### Job item
Pull out every line in the rows below that contains the string "wiki".

Collected data entries
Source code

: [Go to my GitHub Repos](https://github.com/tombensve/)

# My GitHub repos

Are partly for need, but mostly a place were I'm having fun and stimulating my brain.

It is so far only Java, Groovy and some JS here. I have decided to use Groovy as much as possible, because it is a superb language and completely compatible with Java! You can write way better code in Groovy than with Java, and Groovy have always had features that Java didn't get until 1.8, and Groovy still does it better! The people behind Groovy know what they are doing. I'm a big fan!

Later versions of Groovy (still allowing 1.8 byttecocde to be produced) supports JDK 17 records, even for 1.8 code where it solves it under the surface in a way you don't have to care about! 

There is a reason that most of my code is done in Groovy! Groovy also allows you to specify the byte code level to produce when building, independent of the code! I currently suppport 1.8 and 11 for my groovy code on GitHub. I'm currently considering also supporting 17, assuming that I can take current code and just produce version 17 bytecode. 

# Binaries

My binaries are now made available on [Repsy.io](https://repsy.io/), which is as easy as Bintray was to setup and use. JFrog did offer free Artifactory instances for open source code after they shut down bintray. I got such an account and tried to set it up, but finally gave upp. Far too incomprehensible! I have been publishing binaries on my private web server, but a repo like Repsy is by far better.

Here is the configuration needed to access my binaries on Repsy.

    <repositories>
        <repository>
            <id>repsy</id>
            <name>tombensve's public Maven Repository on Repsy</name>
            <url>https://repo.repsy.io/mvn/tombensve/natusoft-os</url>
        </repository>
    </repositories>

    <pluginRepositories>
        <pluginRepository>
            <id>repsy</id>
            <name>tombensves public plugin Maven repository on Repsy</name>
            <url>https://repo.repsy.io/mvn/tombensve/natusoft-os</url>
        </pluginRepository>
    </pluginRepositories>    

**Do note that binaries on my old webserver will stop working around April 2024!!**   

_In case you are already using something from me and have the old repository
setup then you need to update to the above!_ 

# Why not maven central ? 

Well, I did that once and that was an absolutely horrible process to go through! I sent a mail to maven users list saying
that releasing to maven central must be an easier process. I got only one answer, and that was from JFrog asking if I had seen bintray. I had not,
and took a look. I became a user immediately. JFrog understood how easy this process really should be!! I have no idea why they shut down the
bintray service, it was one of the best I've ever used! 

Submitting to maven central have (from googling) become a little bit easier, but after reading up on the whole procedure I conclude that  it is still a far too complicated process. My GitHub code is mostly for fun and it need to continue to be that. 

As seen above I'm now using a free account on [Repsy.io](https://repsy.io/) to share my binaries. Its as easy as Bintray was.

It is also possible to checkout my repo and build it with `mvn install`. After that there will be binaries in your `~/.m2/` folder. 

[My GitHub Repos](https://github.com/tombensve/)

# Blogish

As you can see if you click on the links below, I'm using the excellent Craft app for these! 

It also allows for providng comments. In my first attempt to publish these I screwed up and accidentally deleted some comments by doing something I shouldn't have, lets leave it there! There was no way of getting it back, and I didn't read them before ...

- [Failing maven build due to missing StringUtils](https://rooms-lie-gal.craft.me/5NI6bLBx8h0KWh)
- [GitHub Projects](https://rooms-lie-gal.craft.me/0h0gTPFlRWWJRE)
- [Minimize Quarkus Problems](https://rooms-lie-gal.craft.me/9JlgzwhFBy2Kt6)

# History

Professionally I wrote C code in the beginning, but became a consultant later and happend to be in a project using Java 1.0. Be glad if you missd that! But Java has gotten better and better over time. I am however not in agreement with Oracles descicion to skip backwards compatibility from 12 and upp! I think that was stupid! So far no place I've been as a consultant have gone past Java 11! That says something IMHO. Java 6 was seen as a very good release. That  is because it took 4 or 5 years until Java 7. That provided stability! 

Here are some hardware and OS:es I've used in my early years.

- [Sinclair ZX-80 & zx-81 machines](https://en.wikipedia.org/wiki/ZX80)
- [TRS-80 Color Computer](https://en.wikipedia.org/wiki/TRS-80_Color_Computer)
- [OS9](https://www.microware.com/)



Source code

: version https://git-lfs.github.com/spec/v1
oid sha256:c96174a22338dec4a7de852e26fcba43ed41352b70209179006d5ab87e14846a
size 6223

### Task output
- [Sinclair ZX-80 & zx-81 machines](https://en.wikipedia.org/wiki/ZX80)
- [TRS-80 Color Computer](https://en.wikipedia.org/wiki/TRS-80_Color_Computer)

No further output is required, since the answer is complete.